Prior to press time, the project was 20 percent complete, with an expected finish date of April 2005. The job includes implementing a new biometric access control system for the airport’s 18,000 employees, installing 600 integrated cameras, 600 readers and 400 intercom points.

Unlike the airport’s previous system, this project provides the airport with an integrated camera and access control security system, said Rod Cone, project development manager for Johnson Controls.

“This is a fully integrated system,” said Cone. “The single best thing is that this level of integration can respond to any event.”

Since the terrorist attacks of Sept. 11, 2001, Johnson Controls has seen its airport security business increase significantly. The company also recently won an award for the Sarasota Bradenton International Airport, a $2.8 million contract that includes the installation and integration of a new access control system for 1,500 airport workers.

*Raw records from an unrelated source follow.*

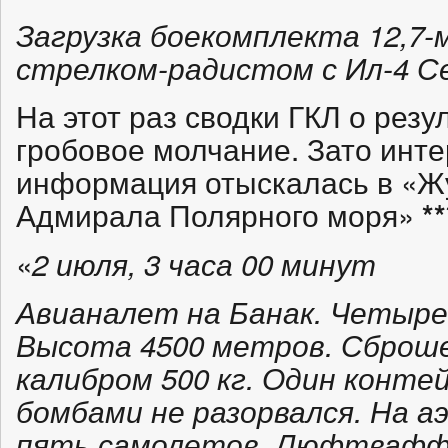
Загрузка боекомплекта 12,7
стрелком-радистом с Ил-4 С
На этот раз сводки ГКЛ о резу
гробовое молчание. Зато инт
информация отыскалась в «Ж
Адмирала Полярного моря»
**
«
2 июля, 3 часа 00 минут
Авианалет на Банак. Четыре
Высота 4500 метров. Сброше
калибром 500 кг. Один конте
бомбами не разорвался. На 
пять самолетов. Люфтваффе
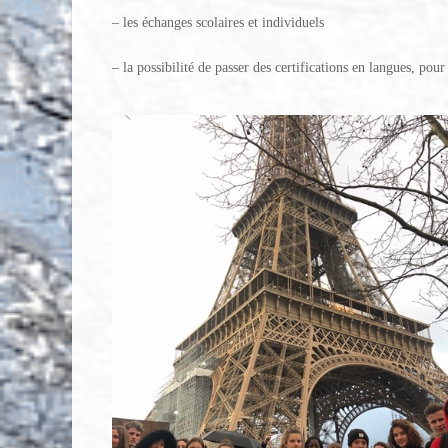
– les échanges scolaires et individuels
– la possibilité de passer des certifications en langues, pour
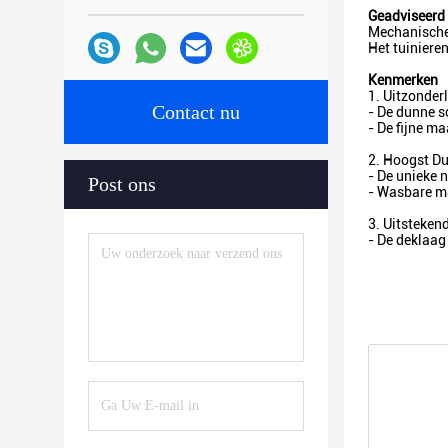
Geadviseerd
Mechanische 
Het tuinier
Kenmerken
1. Uitzonderl
Contact nu
- De dunne s
- De fijne ma
2. Hoogst D
- De unieke 
Post ons
- Wasbare m
3. Uitsteken
- De deklaag 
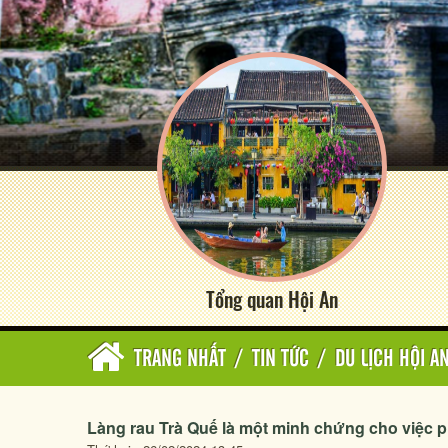
Tổng quan Hội An
TRANG NHẤT
/
TIN TỨC
/
DU LỊCH HỘI A
Làng rau Trà Quế là một minh chứng cho việc ph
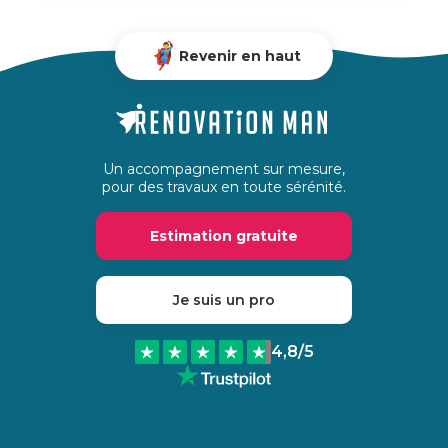
Revenir en haut
Un accompagnement sur mesure,
pour des travaux en toute sérénité.
Estimation gratuite
Je suis un pro
4,8
/5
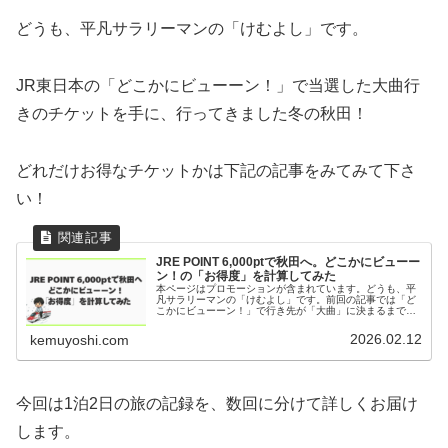
どうも、平凡サラリーマンの「けむよし」です。
JR東日本の「どこかにビューーン！」で当選した大曲行
きのチケットを手に、行ってきました冬の秋田！
どれだけお得なチケットかは下記の記事をみてみて下さ
い！
JRE POINT 6,000ptで秋田へ。どこかにビューー
ン！の「お得度」を計算してみた
本ページはプロモーションが含まれています。どうも、平
凡サラリーマンの「けむよし」です。前回の記事では「ど
こかにビューーン！」で行き先が「大曲」に決まるまでの
様子をお届けしました。今回は実際にそのチケットを使っ
て、真冬の2月に秋田へ1泊2日の...
2026.02.12
kemuyoshi.com
今回は1泊2日の旅の記録を、数回に分けて詳しくお届け
します。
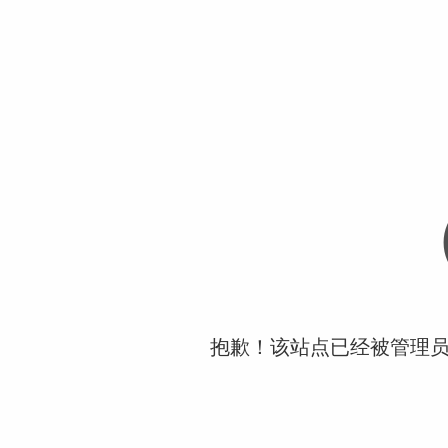
抱歉！该站点已经被管理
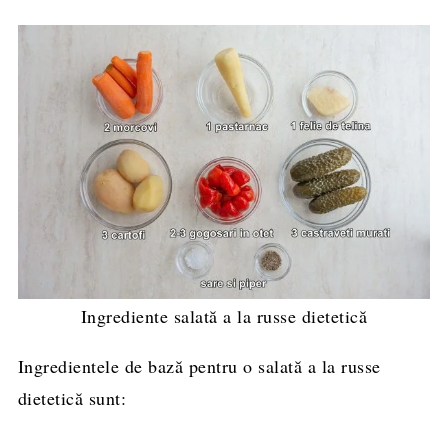
Ingrediente salată a la russe dietetică
Ingredientele de bază pentru o salată a la russe
dietetică sunt:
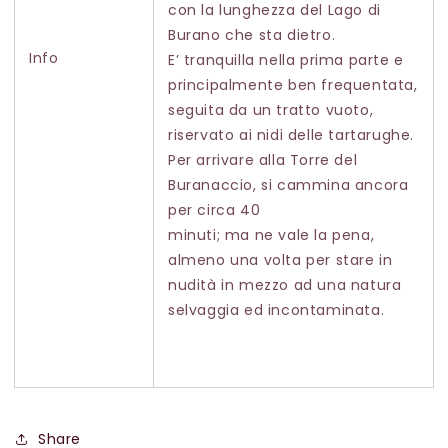
con la lunghezza del Lago di
Burano che sta dietro.
Info
E’ tranquilla nella prima parte e
principalmente ben frequentata,
seguita da un tratto vuoto,
riservato ai nidi delle tartarughe.
Per arrivare alla Torre del
Buranaccio, si cammina ancora
per circa 40
minuti; ma ne vale la pena,
almeno una volta per stare in
nudità in mezzo ad una natura
selvaggia ed incontaminata.
Share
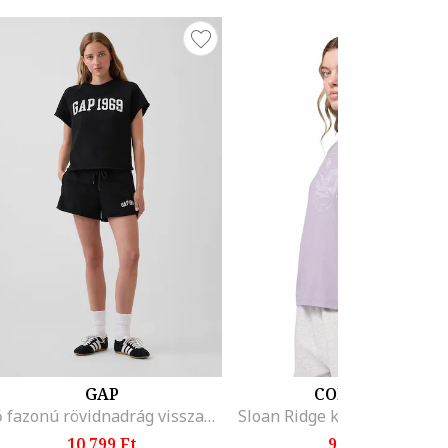
GAP
COLUMBIA
Bő fazonú rövidnadrág visszahajtott szárvégekkel, Fekete,
10.799 Ft
9.999 Ft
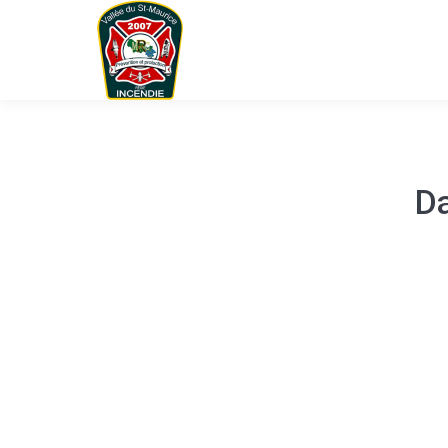
Da
You are here:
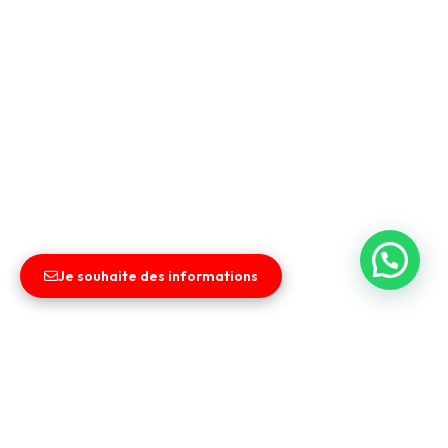
Je souhaite des informations
Liens utiles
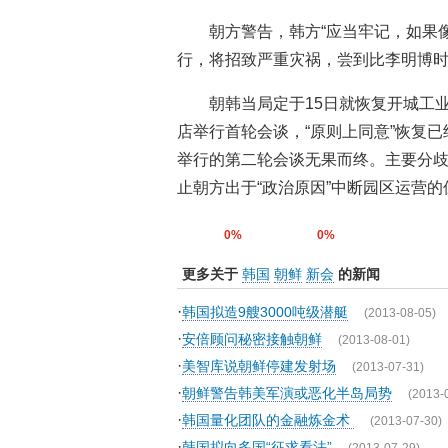
朝方警告，韩方“应当牢记，如果
行，将招致严重灾祸，尝到比李明博时
朝韩当局定于15日就恢复开城工
店举行首轮会谈，“原则上同意”恢复已
举行的第二轮会谈无果而终。主要分
止朝方出于“政治原因”中断园区运营的
0%
0%
更多关于
韩国
朝鲜
新会
的新闻
·
韩国拟造9艘3000吨级潜艇
(2013-08-05)
·
安倍顾问秘密接触朝鲜
(2013-08-01)
·
美智库说朝鲜停建发射场
(2013-07-31)
·
朝鲜警告韩美军演或恶化半岛局势
(2013-
·
韩国量化团队的金融炼金术
(2013-07-30)
·
韩国拟向多国“征求看法”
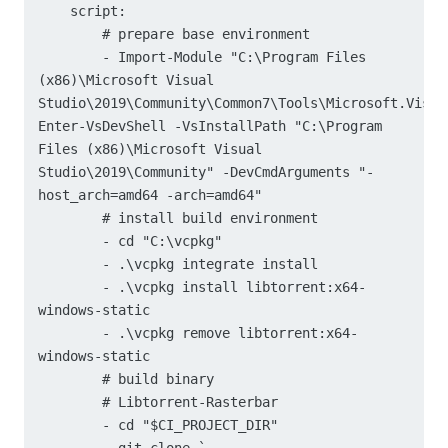
    script:

        # prepare base environment

        - Import-Module "C:\Program Files 
(x86)\Microsoft Visual 
Studio\2019\Community\Common7\Tools\Microsoft.Visua
Enter-VsDevShell -VsInstallPath "C:\Program 
Files (x86)\Microsoft Visual 
Studio\2019\Community" -DevCmdArguments "-
host_arch=amd64 -arch=amd64"

        # install build environment

        - cd "C:\vcpkg"

        - .\vcpkg integrate install

        - .\vcpkg install libtorrent:x64-
windows-static

        - .\vcpkg remove libtorrent:x64-
windows-static

        # build binary

        # Libtorrent-Rasterbar

        - cd "$CI_PROJECT_DIR"

        - git clone `
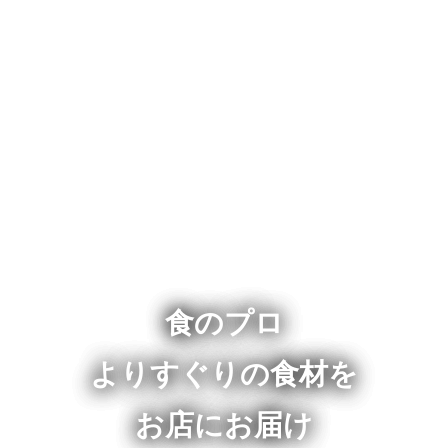
食のプロ
よりすぐりの食材を
お店にお届け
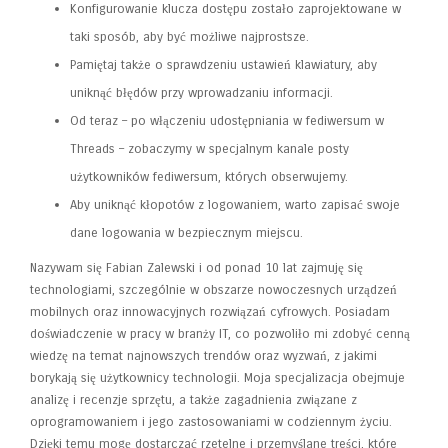
Konfigurowanie klucza dostępu zostało zaprojektowane w
taki sposób, aby być możliwe najprostsze.
Pamiętaj także o sprawdzeniu ustawień klawiatury, aby
uniknąć błędów przy wprowadzaniu informacji.
Od teraz – po włączeniu udostępniania w fediwersum w
Threads – zobaczymy w specjalnym kanale posty
użytkowników fediwersum, których obserwujemy.
Aby uniknąć kłopotów z logowaniem, warto zapisać swoje
dane logowania w bezpiecznym miejscu.
Nazywam się Fabian Zalewski i od ponad 10 lat zajmuję się
technologiami, szczególnie w obszarze nowoczesnych urządzeń
mobilnych oraz innowacyjnych rozwiązań cyfrowych. Posiadam
doświadczenie w pracy w branży IT, co pozwoliło mi zdobyć cenną
wiedzę na temat najnowszych trendów oraz wyzwań, z jakimi
borykają się użytkownicy technologii. Moja specjalizacja obejmuje
analizę i recenzje sprzętu, a także zagadnienia związane z
oprogramowaniem i jego zastosowaniami w codziennym życiu.
Dzięki temu mogę dostarczać rzetelne i przemyślane treści, które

“Most of the current airport security activity are security upgrades that were planned before 9/11; some may have been moved up in scheduling due to 9/11,” said Bill McGinty, project development engineer for Johnson Controls. “There are a lot of airports operating with systems that are 10 to 15 years (old) and are in need of modernization.”

For the Seattle-Tacoma International Airport security project, Johnson Controls beat out four other companies for the bid - Siemens, ADT, Honeywell and NetVersant, according to Johnson Controls officials.

The project is expected to keep 35 people busy full-time, including Johnson Controls’ employees and a sub-contractor, Valley Electric, an electrical company charged with installing conduit and pulling wiring.

Company officials said the project could also lead to more security work in the future.